▶ _Selected extract_
----
TIP:            237
Title:          Arbitrary-Precision Integers for Tcl
Version:        $Revision: 1.19 $
Author:         Kevin B. Kenny <kennykb@acm.org>
Author:         Don Porter <dgp@users.sf.net>
State:          Final
Type:           Project
Vote:           Done
Created:        14-Jan-2005
Post-History:   
Tcl-Version:    8.5

~ Abstract

This TIP adds the capability to perform computations on integer values
of arbitrary precision.

~ Rationale

There have been a number of issues in Tcl 8.4 dealing with the limited
range of native integers and wide values. The original ideas of [72],
while they have given at least the basics of 64-bit integer support,
have also introduced some subtle violations of the doctrine that
"everything is a string." Some of these have been insidious bugs -
[http://sf.net/tracker/?func=detail&aid=868489&group_id=10894&atid=110894]
and
[http://sf.net/tracker/?func=detail&aid=1006626&group_id=10894&atid=110894]
are illustrative - while others are perhaps not "bugs" in the
strictest sense, but are still surprising behaviour.
----
▶ _Supplied data_

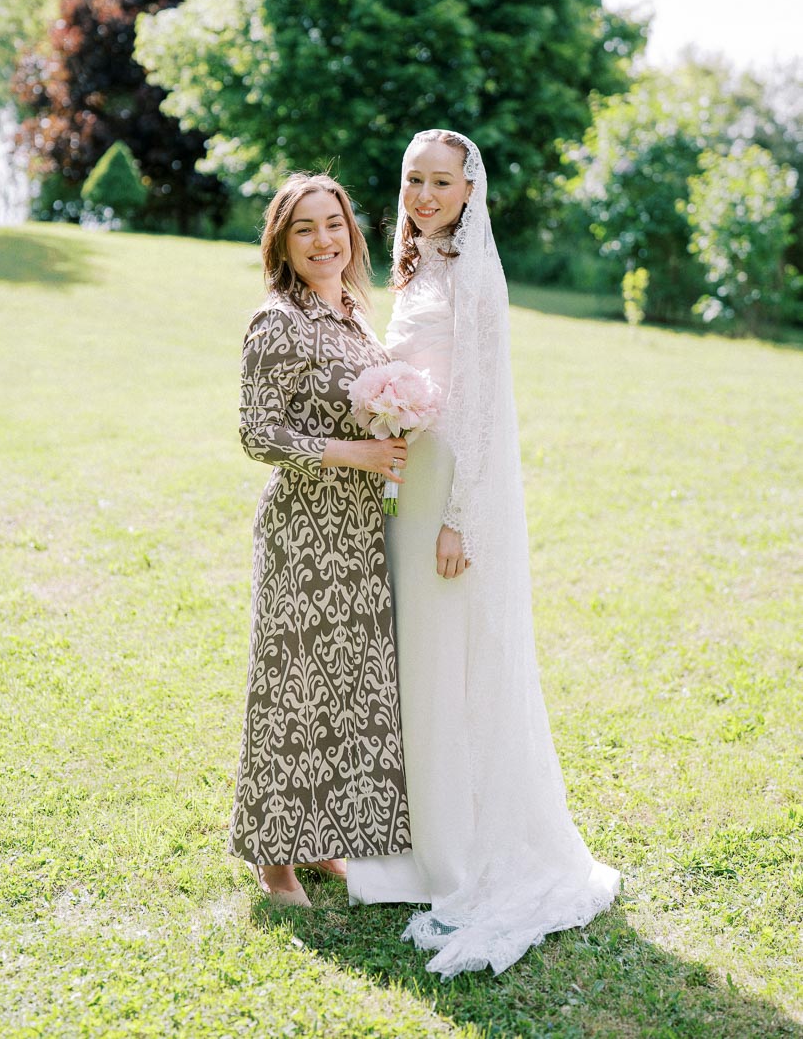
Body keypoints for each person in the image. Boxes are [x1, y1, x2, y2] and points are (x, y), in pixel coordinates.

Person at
----
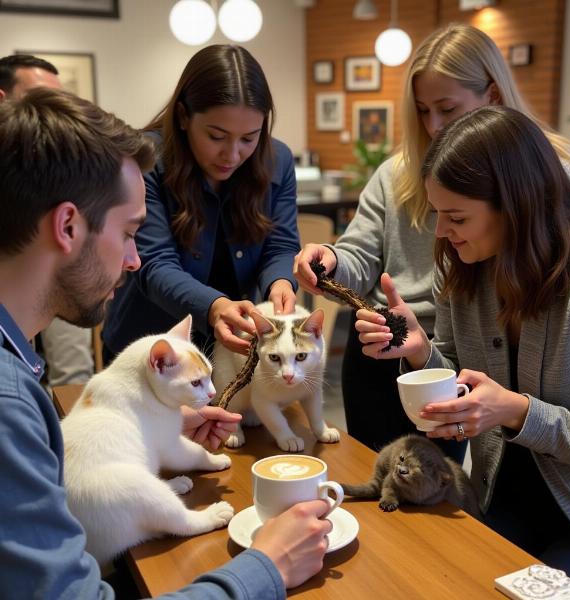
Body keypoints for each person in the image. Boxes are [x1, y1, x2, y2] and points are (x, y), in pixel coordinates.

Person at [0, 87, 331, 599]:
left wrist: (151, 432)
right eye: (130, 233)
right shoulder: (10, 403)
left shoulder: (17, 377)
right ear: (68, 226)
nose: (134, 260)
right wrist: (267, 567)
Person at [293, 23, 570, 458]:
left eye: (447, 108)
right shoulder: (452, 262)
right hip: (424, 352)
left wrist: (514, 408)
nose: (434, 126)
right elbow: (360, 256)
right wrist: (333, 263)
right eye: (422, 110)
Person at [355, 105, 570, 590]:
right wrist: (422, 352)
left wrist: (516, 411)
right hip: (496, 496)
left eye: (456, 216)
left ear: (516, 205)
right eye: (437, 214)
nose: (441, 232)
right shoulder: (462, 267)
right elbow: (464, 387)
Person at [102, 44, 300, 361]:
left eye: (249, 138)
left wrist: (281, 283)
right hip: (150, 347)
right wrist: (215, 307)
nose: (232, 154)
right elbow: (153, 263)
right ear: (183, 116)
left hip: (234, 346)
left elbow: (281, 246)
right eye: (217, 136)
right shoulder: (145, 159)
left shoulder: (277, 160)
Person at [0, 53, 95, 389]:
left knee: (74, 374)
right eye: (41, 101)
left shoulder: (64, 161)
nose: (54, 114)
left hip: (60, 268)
----
▶ _Required work_
a - In the Tcl arbitrary-precision integer proposal, what support do the ideas of [72] provide at least the basics of?
b - Write the next part of the Tcl arbitrary-precision integer proposal, starting after its last sentence.

▶ _Answers to the tasks_
a - 64-bit integer support.

b -
For instance, it is possible for a script to tell integers from wide
integers even when their string representations are equal, by
performing any arithmetic operation that overflows:

|    % set x 2147483647    % set x [expr { wide(2146483647) }]
|    2147483647            2147483647
|    % incr x              % incr x
|    -2147483648           2147483648

With things as they stand,
[http://sf.net/tracker/?func=detail&aid=1006626&group_id=10894&atid=110894]
is nearly unfixable. It causes misconversion of large floating point
numbers that look like integers:

|    % set x -9223372036854775809
|    -9223372036854775809
|    % expr {double($x)}
|    9.22337203685e+018
|    % scan $x %g
|    -9.22337203685e+018

The reason here is that the string of digits is first converted to a
64-bit unsigned integer ('''Tcl_WideUInt'''). The '-' sign causes the
unsigned integer to be interpreted as a signed integer, and the sign
reversed. Since interpreting the unsigned integer as signed yields an
overflow, the result is positive rather than negative and gives the
odd behaviour shown above.

Of course, even if the implementation of 64-bit arithmetic were bug
free, there would be uses for arithmetic of higher precision. One
example is that several Tcl users have attempted pure-Tcl
implementations of RSA and Diffie-Hellman cryptographic algorithms.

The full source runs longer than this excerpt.